**EXCERPTED PASSAGE**

Based on @rbernon's work in !1088, with additional ARM support and some cleanups.
-- v2: ntdll: Remove the signal_exit_thread wrapper. ntdll: Get rid of the thread exit frame on ARM. ntdll: Get rid of the thread exit frame on ARM64. ntdll: Get rid of the thread exit frame on x86-64. ntdll: Get rid of the thread exit frame on i386. ntdll: Switch to the kernel stack to abort a thread on ARM. ntdll: Switch to the kernel stack to abort a thread on ARM64. ntdll: Switch to the kernel stack to abort a thread on x86-64. ntdll: Switch to the kernel stack to abort a thread on i386. ntdll: Connect syscall frames across user callbacks on ARM. ntdll: Connect syscall frames across user callbacks on ARM64. ntdll: Connect syscall frames across user callbacks on x86-64.
This merge request has too many patches to be relayed via email. Please visit the URL below to see the contents of the merge request. https://gitlab.winehq.org/wine/wine/-/merge_requests/4445
Out of curiosity, how does pthread_exit unwind work on ARM? Does it not need any unwind info somehow?
It does need it, I've added CFI info in v2. I'll leave the EHABI support to @mstorsjo since I'm not sure how to test it.
Rémi Bernon (@rbernon) commented about dlls/ntdll/unix/signal_arm64.c:
"mov sp, x10\n\t" /* we're now on the kernel stack, stitch unwind info with previous frame */ __ASM_CFI_CFA_IS_AT2(x22, 0x98, 0x02) /* frame->syscall_cfa */
__ASM_CFI_REG_IS_AT2(sp, x22, 0x98, 0x02)
I'm not sure to understand why you removed the sp info here (vs not in the i386 / x86_64 dispatchers) and why you didn't include it in user_mode_abort_thread?
Is it because it's not been modified before, and so we assume that the default and implicit rule of `.cfi_val_offset %sp,0`, or old sp == cfa (or whatever it is) is still valid?
Feels a bit brittle if that ever changes isn't it? Especially in the ARM dispatchers where we could add intermediate user stack CFI like on x86.
Looks good otherwise.
On Tue Nov 21 19:56:19 2023 +0000, Rémi Bernon wrote:
I'm not sure to understand why you removed the sp info here (vs not in the i386 / x86_64 dispatchers) and why you didn't include it in user_mode_abort_thread? Is it because it's not been modified before, and so we assume that the default and implicit rule of `.cfi_val_offset %sp,0`, or old sp == cfa (or whatever it is) is still valid? Feels a bit brittle if that ever changes isn't it? Especially in the ARM dispatchers where we could add intermediate user stack CFI like on x86.
old_sp == cfa is the default, I don't think it's useful to specify it explicitly. TBH I'm not sure I see a reason to do it on x86 either.
On Tue Nov 21 20:39:43 2023 +0000, Alexandre Julliard wrote:
old_sp == cfa is the default, I don't think it's useful to specify it explicitly. TBH I'm not sure I see a reason to do it on x86 either.
The reason is that there are cfi rules for it before we reach the kernel stack switch, and we need to override them again or it will fail to restore sp on unwind and crash. I think it could also perhaps be done through `.cfi_restore %rsp`.

**DATA FOR ANALYSIS**
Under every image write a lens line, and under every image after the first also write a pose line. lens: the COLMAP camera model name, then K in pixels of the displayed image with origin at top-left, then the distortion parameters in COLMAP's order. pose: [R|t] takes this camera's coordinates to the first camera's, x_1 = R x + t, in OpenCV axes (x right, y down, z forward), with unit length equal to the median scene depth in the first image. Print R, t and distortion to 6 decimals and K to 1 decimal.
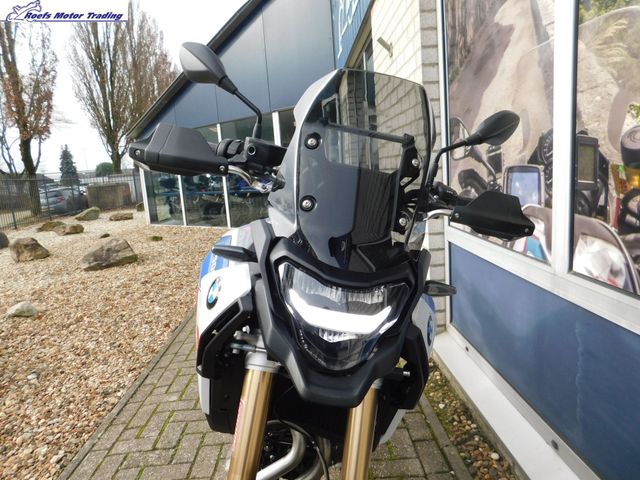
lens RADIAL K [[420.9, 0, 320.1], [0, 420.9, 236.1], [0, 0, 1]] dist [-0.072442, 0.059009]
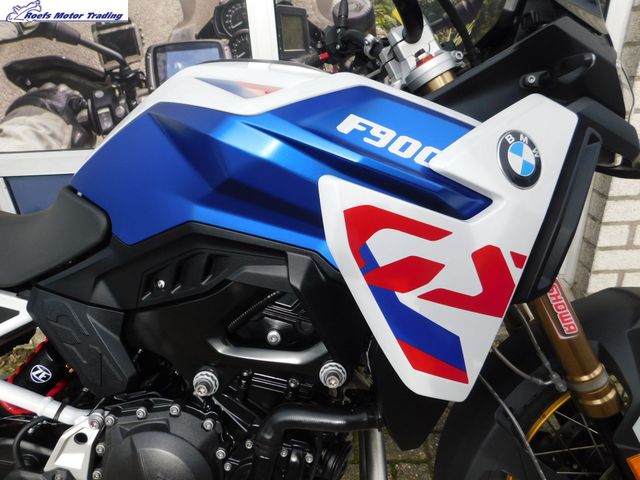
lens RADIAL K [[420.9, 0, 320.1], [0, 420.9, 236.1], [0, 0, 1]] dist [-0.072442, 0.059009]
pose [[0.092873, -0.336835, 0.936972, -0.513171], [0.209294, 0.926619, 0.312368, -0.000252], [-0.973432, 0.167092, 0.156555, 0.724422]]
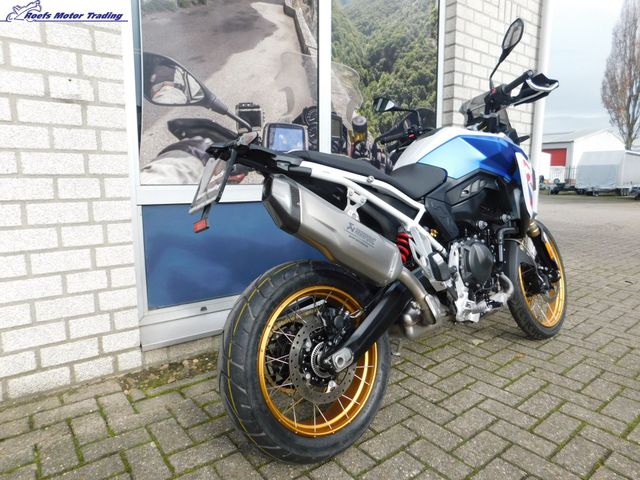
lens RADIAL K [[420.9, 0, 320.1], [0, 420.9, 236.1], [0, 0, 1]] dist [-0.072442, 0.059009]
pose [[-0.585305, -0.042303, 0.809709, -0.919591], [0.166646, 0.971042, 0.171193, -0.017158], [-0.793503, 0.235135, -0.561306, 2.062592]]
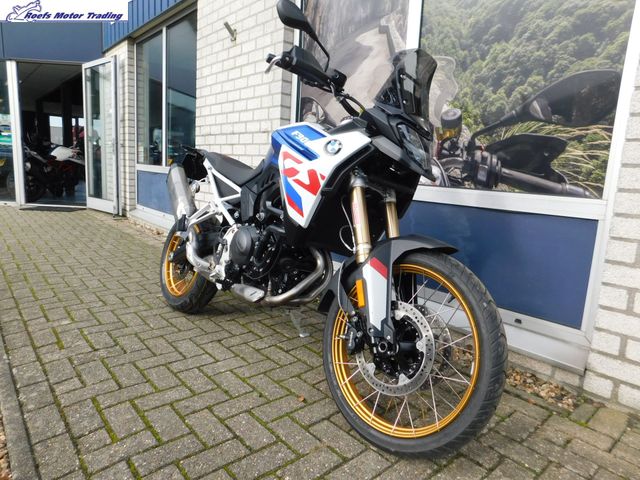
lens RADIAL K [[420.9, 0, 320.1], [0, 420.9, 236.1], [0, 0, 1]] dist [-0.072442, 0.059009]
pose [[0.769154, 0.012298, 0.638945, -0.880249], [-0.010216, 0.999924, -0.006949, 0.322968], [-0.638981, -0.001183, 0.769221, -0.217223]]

**WHAT THIS TASK INVOLVES**
Copy the code review discussion again, everything from "It does need" down to "Looks good otherwise.", and swap "brittle" for "fragile".

**RESULT FOR THIS EXERCISE**
It does need it, I've added CFI info in v2. I'll leave the EHABI support to @mstorsjo since I'm not sure how to test it.
Rémi Bernon (@rbernon) commented about dlls/ntdll/unix/signal_arm64.c:
"mov sp, x10\n\t" /* we're now on the kernel stack, stitch unwind info with previous frame */ __ASM_CFI_CFA_IS_AT2(x22, 0x98, 0x02) /* frame->syscall_cfa */
__ASM_CFI_REG_IS_AT2(sp, x22, 0x98, 0x02)
I'm not sure to understand why you removed the sp info here (vs not in the i386 / x86_64 dispatchers) and why you didn't include it in user_mode_abort_thread?
Is it because it's not been modified before, and so we assume that the default and implicit rule of `.cfi_val_offset %sp,0`, or old sp == cfa (or whatever it is) is still valid?
Feels a bit fragile if that ever changes isn't it? Especially in the ARM dispatchers where we could add intermediate user stack CFI like on x86.
Looks good otherwise.